Scott Aaronson has a new 85 page essay up, titled "The Ghost in the Quantum Turing Machine". (Abstract here.) In Section 2.11 (Singulatarianism) he explicitly mentions Eliezer as an influence. But that's just a starting point, and he then moves in a direction that's very far from any kind of LW consensus. Among other things, he suggests that a crucial qualitative difference between a person and a digital upload is that the laws of physics prohibit making perfect copies of a person. Personally, I find the arguments completely unconvincing, but Aaronson is always thought-provoking and fun to read, and this is a good excuse to read about things like (I quote the abstract) "the No-Cloning Theorem, the measurement problem, decoherence, chaos, the arrow of time, the holographic principle, Newcomb's paradox, Boltzmann brains, algorithmic information theory, and the Common Prior Assumption". This is not just a shopping list of buzzwords, these are all important components of the author's main argument. It unfortunately still seems weak to me, but the time spent reading it is not wasted at all.
Well, all I can say is that "getting a deity off the hook" couldn't possibly be further from my motives! :-) For the record, I see no evidence for a deity anything like that of conventional religions, and I see enormous evidence that such a deity would have to be pretty morally monstrous if it did exist. (I like the Yiddish proverb: "If God lived on earth, people would break His windows.") I'm guessing this isn't a hard sell here on LW.

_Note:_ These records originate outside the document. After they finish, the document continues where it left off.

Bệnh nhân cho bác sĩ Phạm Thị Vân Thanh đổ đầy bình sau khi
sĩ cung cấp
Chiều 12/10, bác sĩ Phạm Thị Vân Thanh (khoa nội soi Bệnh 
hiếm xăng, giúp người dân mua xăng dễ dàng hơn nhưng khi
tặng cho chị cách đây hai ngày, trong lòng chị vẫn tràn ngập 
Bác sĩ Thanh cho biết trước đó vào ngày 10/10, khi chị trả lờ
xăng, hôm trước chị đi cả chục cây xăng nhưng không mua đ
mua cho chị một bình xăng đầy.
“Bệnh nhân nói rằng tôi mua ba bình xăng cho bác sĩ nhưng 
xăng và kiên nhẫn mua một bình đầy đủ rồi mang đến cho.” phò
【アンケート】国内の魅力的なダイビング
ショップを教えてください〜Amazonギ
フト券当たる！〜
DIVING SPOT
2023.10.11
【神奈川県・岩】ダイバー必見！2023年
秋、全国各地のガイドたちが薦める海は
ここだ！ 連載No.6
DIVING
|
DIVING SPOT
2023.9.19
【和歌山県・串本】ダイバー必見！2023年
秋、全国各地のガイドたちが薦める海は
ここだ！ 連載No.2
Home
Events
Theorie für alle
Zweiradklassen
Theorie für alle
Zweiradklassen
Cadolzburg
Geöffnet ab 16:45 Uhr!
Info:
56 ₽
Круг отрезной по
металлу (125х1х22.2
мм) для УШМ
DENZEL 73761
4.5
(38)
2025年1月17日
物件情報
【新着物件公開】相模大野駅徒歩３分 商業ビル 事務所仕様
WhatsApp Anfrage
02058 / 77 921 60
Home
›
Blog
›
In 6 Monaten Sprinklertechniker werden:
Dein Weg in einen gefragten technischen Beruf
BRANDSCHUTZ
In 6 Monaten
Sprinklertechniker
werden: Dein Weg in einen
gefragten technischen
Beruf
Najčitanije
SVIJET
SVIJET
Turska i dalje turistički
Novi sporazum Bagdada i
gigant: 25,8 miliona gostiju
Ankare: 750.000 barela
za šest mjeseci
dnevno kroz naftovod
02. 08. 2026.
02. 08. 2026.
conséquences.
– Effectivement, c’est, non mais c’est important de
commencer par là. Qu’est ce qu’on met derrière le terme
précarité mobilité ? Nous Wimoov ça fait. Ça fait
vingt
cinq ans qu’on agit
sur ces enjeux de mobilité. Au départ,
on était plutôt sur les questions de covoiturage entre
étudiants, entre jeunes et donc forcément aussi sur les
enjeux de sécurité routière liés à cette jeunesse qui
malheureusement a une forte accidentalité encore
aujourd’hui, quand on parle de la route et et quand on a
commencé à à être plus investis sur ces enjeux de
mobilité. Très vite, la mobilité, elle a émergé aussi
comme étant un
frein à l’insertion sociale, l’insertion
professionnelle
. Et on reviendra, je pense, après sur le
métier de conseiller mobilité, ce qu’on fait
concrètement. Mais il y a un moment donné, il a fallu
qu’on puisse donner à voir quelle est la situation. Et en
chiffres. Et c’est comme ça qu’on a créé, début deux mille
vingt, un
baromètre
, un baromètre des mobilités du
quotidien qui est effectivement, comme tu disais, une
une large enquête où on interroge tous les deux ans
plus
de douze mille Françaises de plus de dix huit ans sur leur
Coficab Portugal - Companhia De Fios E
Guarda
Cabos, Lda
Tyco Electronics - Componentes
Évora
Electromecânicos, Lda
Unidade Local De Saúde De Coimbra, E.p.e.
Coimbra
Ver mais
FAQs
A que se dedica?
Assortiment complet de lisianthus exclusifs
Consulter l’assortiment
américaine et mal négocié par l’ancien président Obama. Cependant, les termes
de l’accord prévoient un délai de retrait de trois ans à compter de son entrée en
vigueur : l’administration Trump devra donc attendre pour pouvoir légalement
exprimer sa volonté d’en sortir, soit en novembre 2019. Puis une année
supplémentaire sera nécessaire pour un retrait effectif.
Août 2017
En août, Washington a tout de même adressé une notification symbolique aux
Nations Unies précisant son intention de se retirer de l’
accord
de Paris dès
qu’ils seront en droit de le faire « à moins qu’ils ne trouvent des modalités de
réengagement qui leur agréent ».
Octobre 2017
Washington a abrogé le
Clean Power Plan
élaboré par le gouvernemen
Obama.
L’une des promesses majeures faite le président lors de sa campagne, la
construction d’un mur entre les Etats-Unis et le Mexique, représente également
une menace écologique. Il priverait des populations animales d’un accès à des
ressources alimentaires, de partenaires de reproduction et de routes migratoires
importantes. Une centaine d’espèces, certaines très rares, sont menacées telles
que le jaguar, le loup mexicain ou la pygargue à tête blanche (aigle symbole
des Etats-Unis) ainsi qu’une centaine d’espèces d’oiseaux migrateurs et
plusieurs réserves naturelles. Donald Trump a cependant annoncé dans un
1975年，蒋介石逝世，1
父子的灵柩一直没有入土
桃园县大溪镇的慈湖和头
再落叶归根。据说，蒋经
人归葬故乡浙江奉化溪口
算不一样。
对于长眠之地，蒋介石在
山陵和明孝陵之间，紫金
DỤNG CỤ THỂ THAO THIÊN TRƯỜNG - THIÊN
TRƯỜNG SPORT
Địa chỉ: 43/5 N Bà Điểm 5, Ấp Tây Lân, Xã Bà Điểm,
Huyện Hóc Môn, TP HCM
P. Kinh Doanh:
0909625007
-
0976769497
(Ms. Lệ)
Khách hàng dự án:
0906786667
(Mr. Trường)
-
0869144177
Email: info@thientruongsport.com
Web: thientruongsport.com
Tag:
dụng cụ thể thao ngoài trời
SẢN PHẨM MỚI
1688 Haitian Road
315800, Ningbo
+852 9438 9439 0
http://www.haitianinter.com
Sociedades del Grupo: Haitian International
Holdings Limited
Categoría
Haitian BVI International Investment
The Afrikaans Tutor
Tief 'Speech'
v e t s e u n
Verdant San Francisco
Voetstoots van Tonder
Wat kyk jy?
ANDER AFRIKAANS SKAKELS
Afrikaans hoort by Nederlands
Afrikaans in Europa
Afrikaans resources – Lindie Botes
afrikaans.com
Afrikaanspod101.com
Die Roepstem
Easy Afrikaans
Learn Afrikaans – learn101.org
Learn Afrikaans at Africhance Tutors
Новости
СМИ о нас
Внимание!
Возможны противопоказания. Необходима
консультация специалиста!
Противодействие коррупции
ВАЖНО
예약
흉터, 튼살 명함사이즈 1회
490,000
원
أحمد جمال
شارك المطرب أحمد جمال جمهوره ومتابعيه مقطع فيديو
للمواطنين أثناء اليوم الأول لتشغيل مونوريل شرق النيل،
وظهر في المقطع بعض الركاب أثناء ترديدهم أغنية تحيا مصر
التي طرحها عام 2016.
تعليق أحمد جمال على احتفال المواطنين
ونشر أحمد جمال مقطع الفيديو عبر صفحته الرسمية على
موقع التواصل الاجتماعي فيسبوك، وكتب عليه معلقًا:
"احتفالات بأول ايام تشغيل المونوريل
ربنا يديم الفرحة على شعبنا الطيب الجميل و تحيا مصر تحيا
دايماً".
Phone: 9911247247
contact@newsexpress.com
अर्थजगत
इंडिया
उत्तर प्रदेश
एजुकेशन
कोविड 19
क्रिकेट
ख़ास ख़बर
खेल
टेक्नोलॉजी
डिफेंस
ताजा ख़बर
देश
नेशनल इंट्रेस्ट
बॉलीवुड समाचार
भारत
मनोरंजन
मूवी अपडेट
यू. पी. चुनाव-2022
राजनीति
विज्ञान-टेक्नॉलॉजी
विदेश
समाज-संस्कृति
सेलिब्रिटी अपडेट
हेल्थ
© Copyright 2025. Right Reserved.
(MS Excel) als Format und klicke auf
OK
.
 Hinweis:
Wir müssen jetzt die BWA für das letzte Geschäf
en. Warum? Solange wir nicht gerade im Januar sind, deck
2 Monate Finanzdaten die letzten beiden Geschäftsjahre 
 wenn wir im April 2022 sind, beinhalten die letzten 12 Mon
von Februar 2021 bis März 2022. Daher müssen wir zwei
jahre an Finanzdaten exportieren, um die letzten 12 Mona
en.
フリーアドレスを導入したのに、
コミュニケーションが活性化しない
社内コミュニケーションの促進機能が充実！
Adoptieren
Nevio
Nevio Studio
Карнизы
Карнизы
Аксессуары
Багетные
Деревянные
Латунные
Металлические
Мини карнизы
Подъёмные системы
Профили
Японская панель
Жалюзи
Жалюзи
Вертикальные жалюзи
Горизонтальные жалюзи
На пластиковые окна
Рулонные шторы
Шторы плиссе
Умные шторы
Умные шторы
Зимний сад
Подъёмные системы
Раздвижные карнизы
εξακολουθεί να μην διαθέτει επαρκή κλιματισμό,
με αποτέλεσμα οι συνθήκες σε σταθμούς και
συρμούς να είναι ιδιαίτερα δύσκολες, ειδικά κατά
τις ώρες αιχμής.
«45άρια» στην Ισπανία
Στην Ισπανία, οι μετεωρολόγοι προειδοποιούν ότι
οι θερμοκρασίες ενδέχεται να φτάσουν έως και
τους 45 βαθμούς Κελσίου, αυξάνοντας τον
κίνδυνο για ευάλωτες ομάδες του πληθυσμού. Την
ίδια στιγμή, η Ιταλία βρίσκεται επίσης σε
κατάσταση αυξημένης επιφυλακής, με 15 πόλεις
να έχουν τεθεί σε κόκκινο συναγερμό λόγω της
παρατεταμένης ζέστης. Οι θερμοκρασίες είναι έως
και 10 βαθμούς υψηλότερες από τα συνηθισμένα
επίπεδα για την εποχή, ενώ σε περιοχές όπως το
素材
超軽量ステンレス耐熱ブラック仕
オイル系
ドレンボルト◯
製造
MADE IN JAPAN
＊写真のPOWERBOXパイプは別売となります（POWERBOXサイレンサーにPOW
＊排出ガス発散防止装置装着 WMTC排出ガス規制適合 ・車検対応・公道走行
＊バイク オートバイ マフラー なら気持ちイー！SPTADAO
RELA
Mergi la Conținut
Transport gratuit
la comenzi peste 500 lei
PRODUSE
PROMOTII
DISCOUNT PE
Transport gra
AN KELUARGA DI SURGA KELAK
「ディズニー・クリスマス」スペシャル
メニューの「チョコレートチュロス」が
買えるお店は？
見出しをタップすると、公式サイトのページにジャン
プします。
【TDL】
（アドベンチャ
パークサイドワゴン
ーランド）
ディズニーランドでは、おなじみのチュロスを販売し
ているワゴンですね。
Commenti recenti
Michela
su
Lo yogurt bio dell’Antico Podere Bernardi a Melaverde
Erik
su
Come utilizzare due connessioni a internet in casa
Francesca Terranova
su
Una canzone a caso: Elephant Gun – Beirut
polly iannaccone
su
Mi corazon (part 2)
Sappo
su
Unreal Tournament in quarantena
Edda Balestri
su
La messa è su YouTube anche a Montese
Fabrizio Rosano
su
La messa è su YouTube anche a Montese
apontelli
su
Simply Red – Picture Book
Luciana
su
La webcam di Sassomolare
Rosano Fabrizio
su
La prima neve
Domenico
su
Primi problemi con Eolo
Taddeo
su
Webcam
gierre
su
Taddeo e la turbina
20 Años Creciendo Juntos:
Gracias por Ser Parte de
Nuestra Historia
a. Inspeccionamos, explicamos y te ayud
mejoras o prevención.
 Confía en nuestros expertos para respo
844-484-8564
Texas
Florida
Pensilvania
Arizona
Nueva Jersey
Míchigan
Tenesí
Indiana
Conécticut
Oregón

Furthermore, for me the theodicy problem isn't even really connected to free will. As Dostoyevsky pointed out, even if there is indeterminist free will, you would still hope that a loving deity would install some "safety bumpers," so that people could choose to do somewhat bad things (like stealing hubcaps), but would be prevented from doing really, really bad ones (like mass-murdering children).
One last clarification: the whole point of my perspective is that I don't have to care about so-called "causal determination"---either the theistic kind or the scientific kind---until and unless it gets cashed out into actual predictions! (See Sec. 2.6.)